The Pabsts planted replacements and did a lot of watering the first couple of years.  “I used to take the farm truck with 2,000-gallon water tank to the field and Karen would help with the hose,” he said.    

The early years of the project were labor intensive. “The first year we hand-weeded the entire acreage,” Pabst said. “I worked with the family — with whatever help I could scrape up. About half the summer we were there weeding and watering the crop of trees. I used to take the farm truck with 2,000-gallon water tank to the field. Karen would help with the hose. “It wasn’t an easy establishment,” he recalled.  “It was worthwhile. We managed to save almost every tree.”

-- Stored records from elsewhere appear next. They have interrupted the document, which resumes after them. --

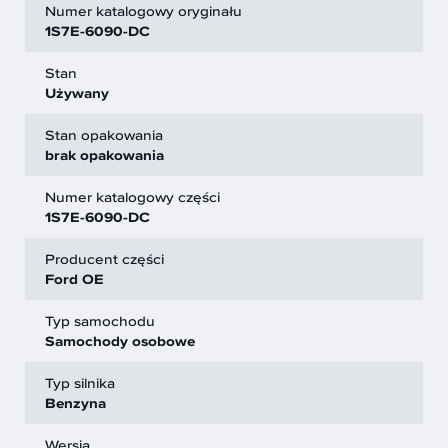
Numer katalogowy oryginału
1S7E-6090-DC
Stan
Używany
Stan opakowania
brak opakowania
Numer katalogowy części
1S7E-6090-DC
Producent części
Ford OE
Typ samochodu
Samochody osobowe
Typ silnika
Benzyna
Wersja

 “It turned into a haven,” Pabst said. “The original idea was to take the opportunity of long-term use of the program, and establish a wildlife refuge.  Most of what we put in was with the idea of a wildlife haven and have a little forest amid all the barrenness out here. It looks pretty nice now. It has come along well.  We didn’t lose a lot of trees.”

The Pabst woods is home to about every kind of song bird you can think of.  “There’s a bird nest in almost every tree. One summer I went down there to do a bit of hoeing (thistle patches here and there),” Pabst recalled.   “We had a lot of wild black cherry trees loaded with fruit and a few days later I was working in the area, and I noticed lots of birds. I got off the tractor and watched huge numbers of cedar waxwings.  There were about 300-400 birds and it took them two days to clean off the black cherries from about 300 trees.  There were even some Bohemian waxwings that are somewhat rare in this area.”

Now the trees are past the point where even the deer can’t hurt them.

Pabst has a long-time interest in conservation. Albert Pabst established shelterbelts. “In those days there wasn’t conservation tillage,” Ralph explained. “We’d have rain and then a strong wind would create black clouds” – erosion.  It was pretty ugly.”

In 1975 Albert Pabst planted five miles of wind break with a variety of trees. “Don Hellickson would come out with his water truck and water the trees.  My brother, Brian, and I helped care for the trees.”

Pabst enjoyed experiments in growing unusual cultivars. “There’s some really interesting things in there as far as different cultivars that aren’t native to our area,” he commented “like Serbian spruce.”  It’s important to keep trees healthy and maintain a diversity of tree species, he noted. The Pabsts work at trimming and keeping their trees healthy.

It’s been a learning experience, too.  The Pabsts lost about 300 sugar maples and about 300 red maples. “We learned that you can’t start them out in the open where they get full sun.   They die in the winter when the sun heats them up during day, and cools off overnight. That cracks the bark and they die,” Ralph explained.   Sugar maples must be raised in the shade of another tree until older and sturdier.

Ralph and his brother, Brian, now work together in transplanting trees, taking over where their father left off.

The Pabsts enjoy growing various tree species in their farmyard, too. They have peach trees, hawthorns and Eastern red bud trees on their law. A pecan tree about 25 feet tall grows in the farmyard. The tree has wintered over well and has yielded small pecans in the spring, but later fall off,” Ralph noted. “It might needs some soil amendment,” he surmises.

 The Pabst trees provide great fall colors and beautiful spring blossoms.  “We have about a half mile of apricot trees. It’s really nice out here in the spring. Blooming in pink and white,” Ralph commented.  They have picked a few apricots from the trees and made jam.

 “It’s been an adventure,” Pabst said. “I wouldn’t trade the trees.  Some people say they take up cropland or sometimes are a nuisance around machinery.  We have neighbors taking down trees. That was hard to watch. About 2½ miles of trees lost . . . and for what, he asked, “a couple of rows of corn?”

Pabst is committed to the tree project.  “I don’t ever plan to return the land to cow pasture,” he said. He’s glad to have taken marginal farmland and turned it into something worthwhile.